The pAKT dose response to HRG, pAKT , showed a switch like behaviour much like pHER . Maximal activation of AKT signal occurswithin a narrowrange of HRG concentration and its saturation is attained in the concentration of HRG equal to . nM . Consequently the two RSS and SN deliver the results in saturation mode at HRG concentration higher than nM. The dose dependences of the output signal of RSS, pHER , as well as the output signal of SN, pAKT , on pertuzumab concentration are proven in Fig. B . The main difference between these output signals is determined by the inherent dose response traits within the STS . The inhibition of HER receptor by nM pertuzumab leads to inhibition of RTK, pHER and inhibition of pAKT . To model HER overexpression we enhanced fold the concentration of HER receptor. Note that the original HER HER ratio from the model equals that is near to a current experimental measure to the PE cell line . HER overexpression triggers a shift inside the pHER and pAKT dose dependences for pertuzumab to higher concentrations . This impact prospects to an increase of approximately occasions for pHER EC and pAKT IC, and this inhibition of pHER triggers inhibition of pAKT .

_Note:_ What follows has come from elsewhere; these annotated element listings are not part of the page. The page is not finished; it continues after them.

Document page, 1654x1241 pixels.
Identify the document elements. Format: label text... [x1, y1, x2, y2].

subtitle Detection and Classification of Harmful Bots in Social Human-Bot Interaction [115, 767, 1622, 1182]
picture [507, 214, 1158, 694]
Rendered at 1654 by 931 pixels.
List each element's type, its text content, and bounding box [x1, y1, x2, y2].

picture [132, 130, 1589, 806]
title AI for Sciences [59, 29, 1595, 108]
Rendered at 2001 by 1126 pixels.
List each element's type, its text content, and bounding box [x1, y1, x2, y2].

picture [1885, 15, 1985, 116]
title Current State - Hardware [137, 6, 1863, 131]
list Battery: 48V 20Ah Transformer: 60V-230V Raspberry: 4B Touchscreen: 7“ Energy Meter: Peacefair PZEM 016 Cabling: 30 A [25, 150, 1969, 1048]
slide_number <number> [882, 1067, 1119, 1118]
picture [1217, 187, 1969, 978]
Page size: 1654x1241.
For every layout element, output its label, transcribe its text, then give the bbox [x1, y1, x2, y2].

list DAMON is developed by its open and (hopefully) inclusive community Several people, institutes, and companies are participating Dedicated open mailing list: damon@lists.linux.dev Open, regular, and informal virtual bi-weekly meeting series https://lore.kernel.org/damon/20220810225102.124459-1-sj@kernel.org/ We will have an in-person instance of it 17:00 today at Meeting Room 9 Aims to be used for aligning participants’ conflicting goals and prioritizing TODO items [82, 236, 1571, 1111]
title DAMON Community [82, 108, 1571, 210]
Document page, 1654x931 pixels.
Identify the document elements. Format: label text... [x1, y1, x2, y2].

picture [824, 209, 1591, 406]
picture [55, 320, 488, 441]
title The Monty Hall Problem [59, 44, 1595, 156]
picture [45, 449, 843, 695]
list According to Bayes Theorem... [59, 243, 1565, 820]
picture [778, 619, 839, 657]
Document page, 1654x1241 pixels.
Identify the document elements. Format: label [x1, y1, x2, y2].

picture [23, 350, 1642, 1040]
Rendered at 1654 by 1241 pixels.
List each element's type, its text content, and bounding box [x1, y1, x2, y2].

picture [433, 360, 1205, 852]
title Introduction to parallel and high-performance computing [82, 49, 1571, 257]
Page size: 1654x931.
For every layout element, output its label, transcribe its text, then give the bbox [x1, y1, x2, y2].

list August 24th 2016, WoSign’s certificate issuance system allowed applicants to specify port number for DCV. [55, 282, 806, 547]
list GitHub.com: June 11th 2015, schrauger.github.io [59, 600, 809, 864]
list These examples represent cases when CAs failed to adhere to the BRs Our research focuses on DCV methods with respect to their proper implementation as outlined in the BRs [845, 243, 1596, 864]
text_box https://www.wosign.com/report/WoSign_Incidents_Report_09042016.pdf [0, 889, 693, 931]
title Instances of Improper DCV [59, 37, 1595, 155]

These benefits display that overexpression of HER brings about insensitivity from the RSS and the total SN to pertuzumab inside the physiological array of pertuzumab concentrations . To review pHER and pAKT responses to pertuzumab inside a wide variety of chemical library HER expression amounts, we calculated pHER and pAKT dose dependences on HER concentration inside the presence and absence of nM pertuzumab . At HER nM the RSS and SN get the job done in saturation mode inside the absence of pertuzumab and non saturation mode in the presence of pertuzumab . With a rise in overexpression of HER by two orders ofmagnitude, RSS and SN return to function close to saturation mode while in the presence of nM of pertuzumab . Note that in our model we don’t look at the ligand independent activation of HER as a result of HER homodimerization at HER overexpression , and concentrate for the HER HER activation in the PIK PTEN AKT pathway. Because of this, we propose that a fold HER enhance won’t adjust the kinetics of receptor HER HER heterodimerization and also the position of HER homodimerization in AKT activation is insignificant.
Our calculation relates to the situation of the lesser level of HER overexpression happening by transcriptional translational mechanisms without gene amplification . An extension to our model is required to describe and explain the results of ligand independent activation of HER on trastuzumab and pertuzumab resistance and anomalous phosphorylation Imiquimod of HER in the action of trastuzumab and pertuzumab at HER amplification. To analyse the sensitivity of RSS to pertuzumab, we in contrast RSS sensitivities to the first concentrations of receptors and their kinetic parameters, SRSS,i, in the absence and presence of nM pertuzumab.